Differentially Private Frequent Subgraph Mining.

Mining frequent subgraphs from a collection of input graphs is an important topic in data mining research. However, if the input graphs contain sensitive information, releasing frequent subgraphs may pose considerable threats to individual's privacy. In this paper, we study the problem of frequent subgraph mining (FGM) under the rigorous differential privacy model. We introduce a novel differentially private FGM algorithm, which is referred to as DFG. In this algorithm, we first privately identify frequent subgraphs from input graphs, and then compute the noisy support of each identified frequent subgraph. In particular, to privately identify frequent subgraphs, we present a frequent subgraph identification approach which can improve the utility of frequent subgraph identifications through candidates pruning. Moreover, to compute the noisy support of each identified frequent subgraph, we devise a lattice-based noisy support derivation approach, where a series of methods has been proposed to improve the accuracy of the noisy supports. Through formal privacy analysis, we prove that our DFG algorithm satisfies ε-differential privacy. Extensive experimental results on real datasets show that the DFG algorithm can privately find frequent subgraphs with high data utility.

Differentially Private Frequent Sequence Mining via Sampling-based Candidate Pruning.
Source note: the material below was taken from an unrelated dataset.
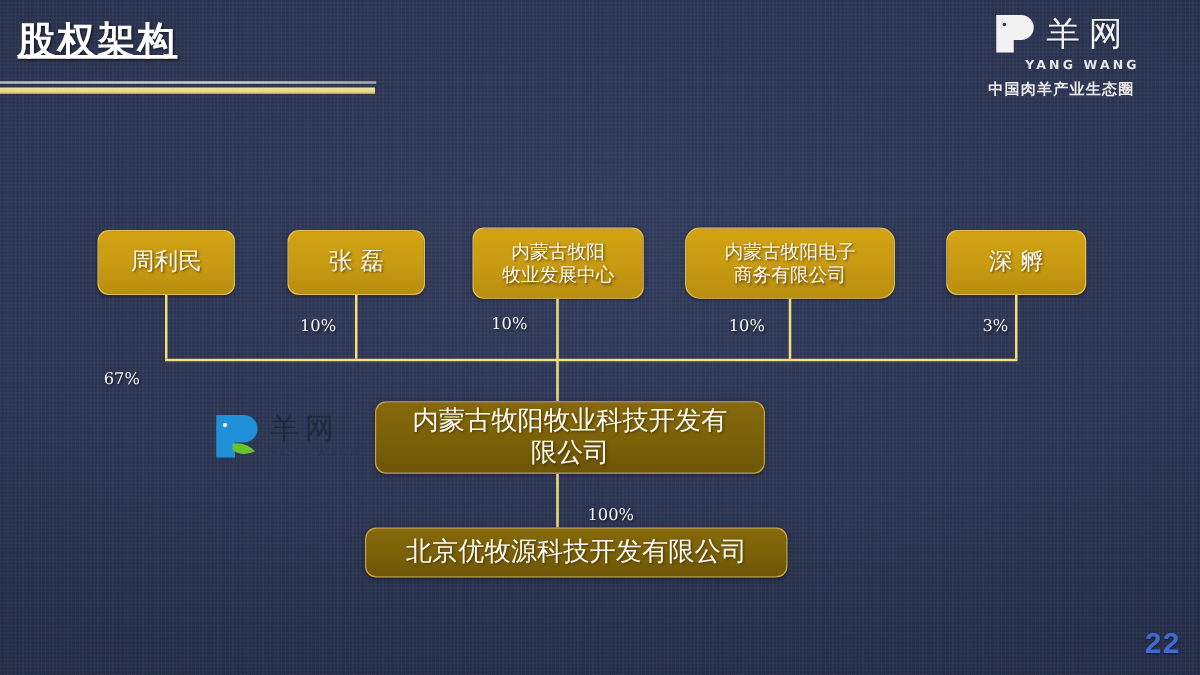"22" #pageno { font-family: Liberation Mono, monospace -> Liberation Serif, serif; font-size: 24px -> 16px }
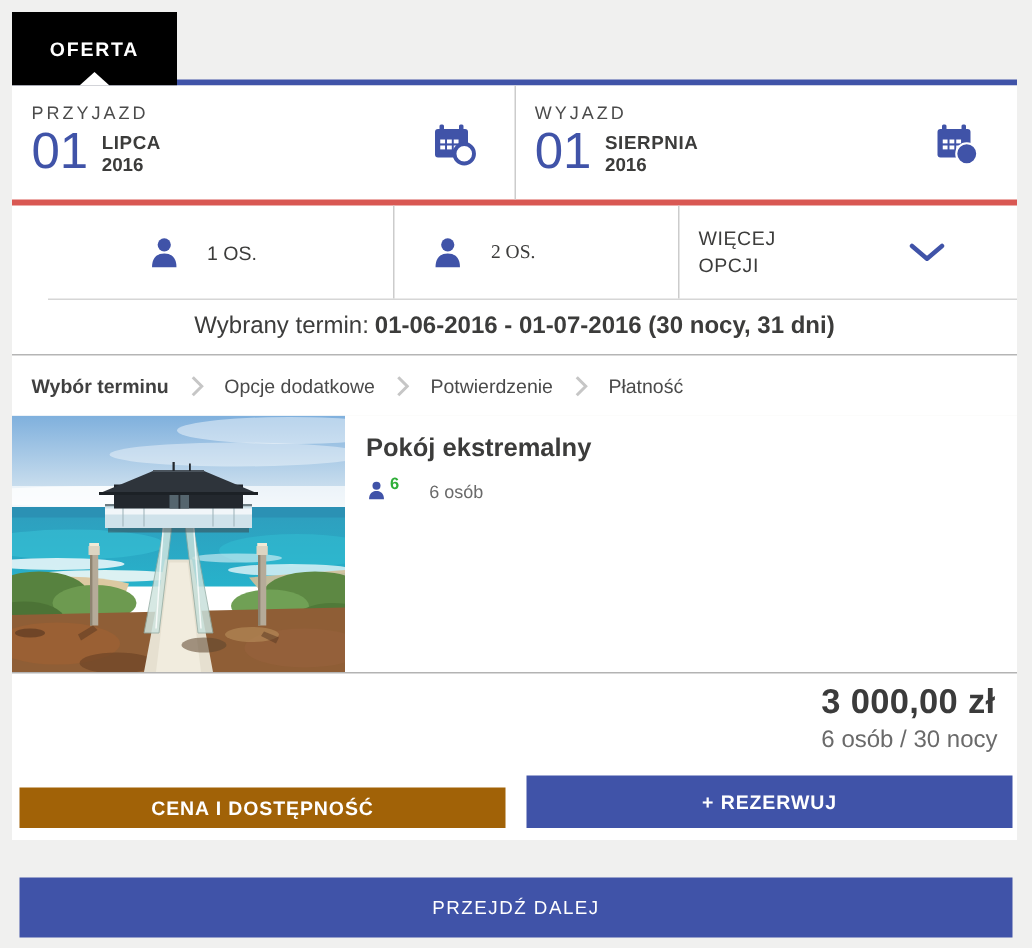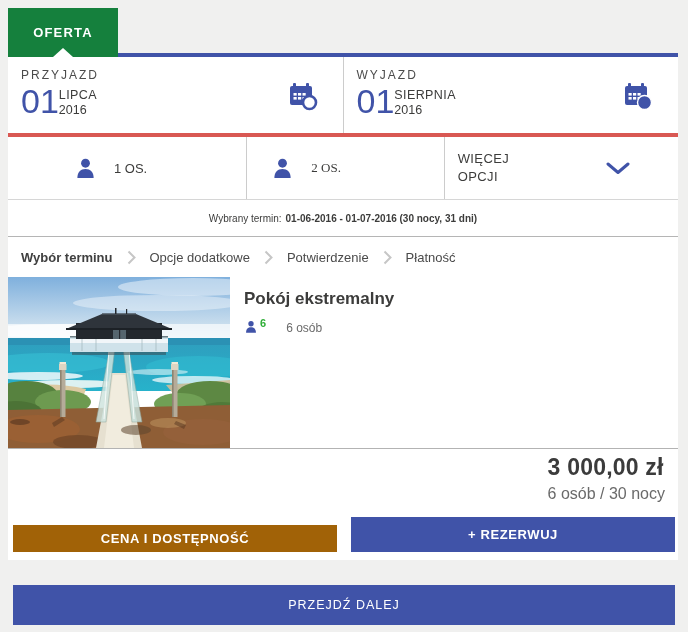"OFERTA" .tab { background: #15803d -> #000000 }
In this paper, we study the problem of mining frequent sequences under the rigorous differential privacy model. We explore the possibility of designing a differentially private frequent sequence mining (FSM) algorithm which can achieve both high data utility and a high degree of privacy. We found, in differentially private FSM, the amount of required noise is proportionate to the number of candidate sequences. If we could effectively reduce the number of unpromising candidate sequences, the utility and privacy tradeoff can be significantly improved. To this end, by leveraging a sampling-based candidate pruning technique, we propose a novel differentially private FSM algorithm, which is referred to as PFS2. The core of our algorithm is to utilize sample databases to further prune the candidate sequences generated based on the downward closure property. In particular, we use the noisy local support of candidate sequences in the sample databases to estimate which sequences are potentially frequent. To improve the accuracy of such private estimations, a sequence shrinking method is proposed to enforce the length constraint on the sample databases. Moreover, to decrease the probability of misestimating frequent sequences as infrequent, a threshold relaxation method is proposed to relax the user-specified threshold for the sample databases. Through formal privacy analysis, we show that our PFS2 algorithm is ε-differentially private. Extensive experiments on real datasets illustrate that our PFS2 algorithm can privately find frequent sequences with high accuracy.